Le but ici n’est pas de décoder ce wording mais d’interroger l’appropriation de l’action managériale sur le terrain (cf. ci après l’interview de Marc Dizier, directeur de prison) et de prendre de la hauteur avec Dan Kaminski et ses travaux consacrés à la triple équation pénalité, management, innovation.[3] Dans l’impossibilité de résumer sa pensée, nous tenterons d’en extraire quelques éléments permettant de comprendre le contexte d’émergence d’une orientation managériale dans la pénalité. Un exercice réducteur périlleux puisque l’auteur y a consacré cinq leçons compilées dans un ouvrage qui nous invite à parcourir “les contours de l’institution de la pénalité, afin d’en dénaturaliser la légitimité et les modalités de pensée qui la respectent et lui donnent sa consistance”.

UN PETIT DÉTOUR PAR LE CONCEPT LARGE DE “PENALITÉ”

Partant du postulat que c’est la peine qui définit le crime, la pénalité est dévolue “à l’affectation de la peine aux situations problématiques juridiquement nommées crimes”. La pénalité est dès lors une institution sociale qui repose sur un appareillage de production permettant à l’institution de s’organiser. Mais la pénalité recouvre aussi plus largement “l’ensemble des formes et des normes institutionnelles, organisationnelles, professionnelles et profanes qui soutiennent la légitimité d’une fonction spécifique, la livraison intentionnelle de la douleur”.

Depuis le début de la modernité, des concepts politiques et moraux – incompatibles entre eux – sont martelés pour justifier le droit de punir et légitimer la pénalité. Pour la peine privative de liberté, il s’agit à la fois de punir, surveiller, neutraliser, dissuader, amender, réinsérer, réparer, réhabiliter la personne emprisonnée. Autant de justifications qui sont, selon l’auteur, en repli.
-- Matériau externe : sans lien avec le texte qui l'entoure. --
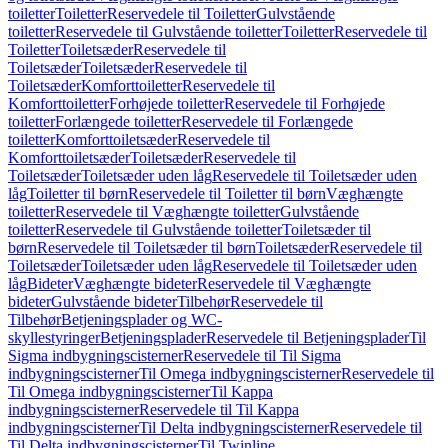
toiletter
Toiletter
Reservedele til Toiletter
Gulvstående
toiletter
Reservedele til Gulvstående toiletter
Toiletter
Reservedele til
Toiletter
Toiletsæder
Reservedele til
Toiletsæder
Toiletsæder
Reservedele til
Toiletsæder
Komforttoiletter
Reservedele til
Komforttoiletter
Forhøjede toiletter
Reservedele til Forhøjede
toiletter
Forlængede toiletter
Reservedele til Forlængede
toiletter
Komforttoiletsæder
Reservedele til
Komforttoiletsæder
Toiletsæder
Reservedele til
Toiletsæder
Toiletsæder uden låg
Reservedele til Toiletsæder uden
låg
Toiletter til børn
Reservedele til Toiletter til børn
Væghængte
toiletter
Reservedele til Væghængte toiletter
Gulvstående
toiletter
Reservedele til Gulvstående toiletter
Toiletsæder til
børn
Reservedele til Toiletsæder til børn
Toiletsæder
Reservedele til
Toiletsæder
Toiletsæder uden låg
Reservedele til Toiletsæder uden
låg
Bideter
Væghængte bideter
Reservedele til Væghængte
bideter
Gulvstående bideter
Tilbehør
Reservedele til
Tilbehør
Betjeningsplader og WC-
skyllestyringer
Betjeningsplader
Reservedele til Betjeningsplader
Til
Sigma indbygningscisterner
Reservedele til Til Sigma
indbygningscisterner
Til Omega indbygningscisterner
Reservedele til
Til Omega indbygningscisterner
Til Kappa
indbygningscisterner
Reservedele til Til Kappa
indbygningscisterner
Til Delta indbygningscisterner
Reservedele til
Til Delta indbygningscisterner
Til Twinline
On assiste, dit-il, ainsi à une définalisation de l’action pénale. L’action pénale ne vise plus des objectifs politiques et moraux. Elle fonctionne pour fonctionner. La prison, par exemple, ne répond plus qu’à l’ambition la plus réduite sans plus se soucier des fins sociales substantielles évoquées plus haut. En rappelant que la peine de prison doit être l’ultime remède, elle est reconnue comme “néfaste et à n’appliquer que comme pis-aller lorsqu’aucun autre dispositif pénal n’est concevable, la prison perd du même coup toute fonction finalisée : la protection de la société constitue le motif du repli propre à la peine de prison. La présenter idéologiquement comme ultima remedium permet de faire l’économie de l’objectif (bien peu explicite) que devrait rencontrer chaque emprisonnement”. En d’autres termes, citant Philippe Mary, “concentrée sur l’ordre et la sécurité, la prison se replie sur sa nécessité – purifiée de légitimations – et la gestion de sa nécessité”.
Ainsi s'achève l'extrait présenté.